### WHAT THE EXERCISE ASKS
Update the entries below by replacing every occurrence of "rotational speed" with "shaft speed". Leave everything else unchanged.

### SUPPLIED INFORMATION
#####

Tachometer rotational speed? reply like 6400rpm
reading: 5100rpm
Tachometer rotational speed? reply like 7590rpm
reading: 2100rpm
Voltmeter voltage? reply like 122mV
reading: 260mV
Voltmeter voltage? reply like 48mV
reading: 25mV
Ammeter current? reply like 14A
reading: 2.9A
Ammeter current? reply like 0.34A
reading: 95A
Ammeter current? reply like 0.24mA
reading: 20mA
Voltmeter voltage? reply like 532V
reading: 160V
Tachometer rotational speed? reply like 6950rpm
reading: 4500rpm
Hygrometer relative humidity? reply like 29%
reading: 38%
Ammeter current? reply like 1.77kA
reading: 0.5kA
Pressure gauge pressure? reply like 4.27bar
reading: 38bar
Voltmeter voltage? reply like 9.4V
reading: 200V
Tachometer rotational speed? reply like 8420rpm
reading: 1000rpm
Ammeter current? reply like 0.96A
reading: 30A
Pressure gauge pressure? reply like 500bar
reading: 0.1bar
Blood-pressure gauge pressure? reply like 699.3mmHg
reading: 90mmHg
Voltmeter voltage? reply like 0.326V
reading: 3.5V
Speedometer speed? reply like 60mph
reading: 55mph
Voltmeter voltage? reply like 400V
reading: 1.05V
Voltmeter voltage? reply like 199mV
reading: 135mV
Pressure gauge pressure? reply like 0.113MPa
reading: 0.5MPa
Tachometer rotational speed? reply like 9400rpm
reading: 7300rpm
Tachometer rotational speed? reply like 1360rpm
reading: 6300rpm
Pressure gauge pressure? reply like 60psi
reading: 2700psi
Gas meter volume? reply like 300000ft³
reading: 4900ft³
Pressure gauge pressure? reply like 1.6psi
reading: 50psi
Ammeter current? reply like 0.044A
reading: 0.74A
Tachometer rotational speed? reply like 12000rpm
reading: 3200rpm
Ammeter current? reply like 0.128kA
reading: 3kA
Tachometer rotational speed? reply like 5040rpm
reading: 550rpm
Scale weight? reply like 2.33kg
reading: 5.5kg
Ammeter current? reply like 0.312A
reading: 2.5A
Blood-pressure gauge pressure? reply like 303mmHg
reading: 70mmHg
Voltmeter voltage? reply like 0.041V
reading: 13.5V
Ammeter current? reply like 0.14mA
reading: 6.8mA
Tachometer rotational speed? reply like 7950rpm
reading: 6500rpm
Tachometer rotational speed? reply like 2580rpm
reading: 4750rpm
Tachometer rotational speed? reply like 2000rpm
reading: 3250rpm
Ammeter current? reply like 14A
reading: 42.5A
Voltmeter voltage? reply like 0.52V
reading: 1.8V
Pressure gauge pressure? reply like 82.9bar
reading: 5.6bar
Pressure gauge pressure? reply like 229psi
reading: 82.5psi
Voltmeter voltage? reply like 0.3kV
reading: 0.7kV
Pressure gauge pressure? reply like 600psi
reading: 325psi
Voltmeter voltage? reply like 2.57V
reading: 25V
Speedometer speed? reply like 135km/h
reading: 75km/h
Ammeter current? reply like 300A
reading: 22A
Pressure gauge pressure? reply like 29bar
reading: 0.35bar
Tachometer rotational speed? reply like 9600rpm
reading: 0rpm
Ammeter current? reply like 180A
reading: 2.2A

#####

### SOLUTION TO THE PROBLEM
Tachometer shaft speed? reply like 6400rpm
reading: 5100rpm
Tachometer shaft speed? reply like 7590rpm
reading: 2100rpm
Voltmeter voltage? reply like 122mV
reading: 260mV
Voltmeter voltage? reply like 48mV
reading: 25mV
Ammeter current? reply like 14A
reading: 2.9A
Ammeter current? reply like 0.34A
reading: 95A
Ammeter current? reply like 0.24mA
reading: 20mA
Voltmeter voltage? reply like 532V
reading: 160V
Tachometer shaft speed? reply like 6950rpm
reading: 4500rpm
Hygrometer relative humidity? reply like 29%
reading: 38%
Ammeter current? reply like 1.77kA
reading: 0.5kA
Pressure gauge pressure? reply like 4.27bar
reading: 38bar
Voltmeter voltage? reply like 9.4V
reading: 200V
Tachometer shaft speed? reply like 8420rpm
reading: 1000rpm
Ammeter current? reply like 0.96A
reading: 30A
Pressure gauge pressure? reply like 500bar
reading: 0.1bar
Blood-pressure gauge pressure? reply like 699.3mmHg
reading: 90mmHg
Voltmeter voltage? reply like 0.326V
reading: 3.5V
Speedometer speed? reply like 60mph
reading: 55mph
Voltmeter voltage? reply like 400V
reading: 1.05V
Voltmeter voltage? reply like 199mV
reading: 135mV
Pressure gauge pressure? reply like 0.113MPa
reading: 0.5MPa
Tachometer shaft speed? reply like 9400rpm
reading: 7300rpm
Tachometer shaft speed? reply like 1360rpm
reading: 6300rpm
Pressure gauge pressure? reply like 60psi
reading: 2700psi
Gas meter volume? reply like 300000ft³
reading: 4900ft³
Pressure gauge pressure? reply like 1.6psi
reading: 50psi
Ammeter current? reply like 0.044A
reading: 0.74A
Tachometer shaft speed? reply like 12000rpm
reading: 3200rpm
Ammeter current? reply like 0.128kA
reading: 3kA
Tachometer shaft speed? reply like 5040rpm
reading: 550rpm
Scale weight? reply like 2.33kg
reading: 5.5kg
Ammeter current? reply like 0.312A
reading: 2.5A
Blood-pressure gauge pressure? reply like 303mmHg
reading: 70mmHg
Voltmeter voltage? reply like 0.041V
reading: 13.5V
Ammeter current? reply like 0.14mA
reading: 6.8mA
Tachometer shaft speed? reply like 7950rpm
reading: 6500rpm
Tachometer shaft speed? reply like 2580rpm
reading: 4750rpm
Tachometer shaft speed? reply like 2000rpm
reading: 3250rpm
Ammeter current? reply like 14A
reading: 42.5A
Voltmeter voltage? reply like 0.52V
reading: 1.8V
Pressure gauge pressure? reply like 82.9bar
reading: 5.6bar
Pressure gauge pressure? reply like 229psi
reading: 82.5psi
Voltmeter voltage? reply like 0.3kV
reading: 0.7kV
Pressure gauge pressure? reply like 600psi
reading: 325psi
Voltmeter voltage? reply like 2.57V
reading: 25V
Speedometer speed? reply like 135km/h
reading: 75km/h
Ammeter current? reply like 300A
reading: 22A
Pressure gauge pressure? reply like 29bar
reading: 0.35bar
Tachometer shaft speed? reply like 9600rpm
reading: 0rpm
Ammeter current? reply like 180A
reading: 2.2A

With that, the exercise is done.